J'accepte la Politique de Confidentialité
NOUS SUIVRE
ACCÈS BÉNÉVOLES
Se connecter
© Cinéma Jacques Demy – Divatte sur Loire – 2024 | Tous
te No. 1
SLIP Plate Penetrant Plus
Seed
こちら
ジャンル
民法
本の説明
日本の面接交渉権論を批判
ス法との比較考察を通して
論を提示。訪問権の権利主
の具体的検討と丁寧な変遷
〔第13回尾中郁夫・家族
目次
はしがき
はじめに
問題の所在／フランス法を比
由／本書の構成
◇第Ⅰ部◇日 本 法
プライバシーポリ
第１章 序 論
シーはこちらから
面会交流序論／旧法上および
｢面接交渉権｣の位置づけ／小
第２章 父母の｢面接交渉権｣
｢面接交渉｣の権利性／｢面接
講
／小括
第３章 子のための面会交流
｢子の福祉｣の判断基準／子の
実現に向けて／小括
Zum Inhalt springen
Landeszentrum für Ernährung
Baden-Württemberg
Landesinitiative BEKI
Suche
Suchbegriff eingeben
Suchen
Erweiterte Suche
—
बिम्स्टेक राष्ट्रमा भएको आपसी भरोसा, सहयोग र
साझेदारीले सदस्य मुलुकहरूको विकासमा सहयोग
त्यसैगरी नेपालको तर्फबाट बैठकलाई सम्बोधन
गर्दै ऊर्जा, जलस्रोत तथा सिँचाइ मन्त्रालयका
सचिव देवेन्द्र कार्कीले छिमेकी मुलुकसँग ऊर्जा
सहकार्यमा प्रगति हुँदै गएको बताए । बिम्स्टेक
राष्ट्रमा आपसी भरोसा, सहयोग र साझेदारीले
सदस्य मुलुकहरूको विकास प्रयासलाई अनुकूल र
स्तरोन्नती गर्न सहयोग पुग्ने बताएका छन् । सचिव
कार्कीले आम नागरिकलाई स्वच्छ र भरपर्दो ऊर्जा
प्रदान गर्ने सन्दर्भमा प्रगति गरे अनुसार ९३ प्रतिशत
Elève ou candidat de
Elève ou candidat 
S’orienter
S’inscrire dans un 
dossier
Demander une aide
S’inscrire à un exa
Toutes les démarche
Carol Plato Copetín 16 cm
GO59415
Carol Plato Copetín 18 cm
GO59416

====================

◆ YOUR OBJECTIVE
Set down every line of the records above in its original order, keeping each character, space, and mark unchanged.

◆ WRITTEN RESPONSE
J'accepte la Politique de Confidentialité
NOUS SUIVRE
ACCÈS BÉNÉVOLES
Se connecter
© Cinéma Jacques Demy – Divatte sur Loire – 2024 | Tous
te No. 1
SLIP Plate Penetrant Plus
Seed
こちら
ジャンル
民法
本の説明
日本の面接交渉権論を批判
ス法との比較考察を通して
論を提示。訪問権の権利主
の具体的検討と丁寧な変遷
〔第13回尾中郁夫・家族
目次
はしがき
はじめに
問題の所在／フランス法を比
由／本書の構成
◇第Ⅰ部◇日 本 法
プライバシーポリ
第１章 序 論
シーはこちらから
面会交流序論／旧法上および
｢面接交渉権｣の位置づけ／小
第２章 父母の｢面接交渉権｣
｢面接交渉｣の権利性／｢面接
講
／小括
第３章 子のための面会交流
｢子の福祉｣の判断基準／子の
実現に向けて／小括
Zum Inhalt springen
Landeszentrum für Ernährung
Baden-Württemberg
Landesinitiative BEKI
Suche
Suchbegriff eingeben
Suchen
Erweiterte Suche
—
बिम्स्टेक राष्ट्रमा भएको आपसी भरोसा, सहयोग र
साझेदारीले सदस्य मुलुकहरूको विकासमा सहयोग
त्यसैगरी नेपालको तर्फबाट बैठकलाई सम्बोधन
गर्दै ऊर्जा, जलस्रोत तथा सिँचाइ मन्त्रालयका
सचिव देवेन्द्र कार्कीले छिमेकी मुलुकसँग ऊर्जा
सहकार्यमा प्रगति हुँदै गएको बताए । बिम्स्टेक
राष्ट्रमा आपसी भरोसा, सहयोग र साझेदारीले
सदस्य मुलुकहरूको विकास प्रयासलाई अनुकूल र
स्तरोन्नती गर्न सहयोग पुग्ने बताएका छन् । सचिव
कार्कीले आम नागरिकलाई स्वच्छ र भरपर्दो ऊर्जा
प्रदान गर्ने सन्दर्भमा प्रगति गरे अनुसार ९३ प्रतिशत
Elève ou candidat de
Elève ou candidat 
S’orienter
S’inscrire dans un 
dossier
Demander une aide
S’inscrire à un exa
Toutes les démarche
Carol Plato Copetín 16 cm
GO59415
Carol Plato Copetín 18 cm
GO59416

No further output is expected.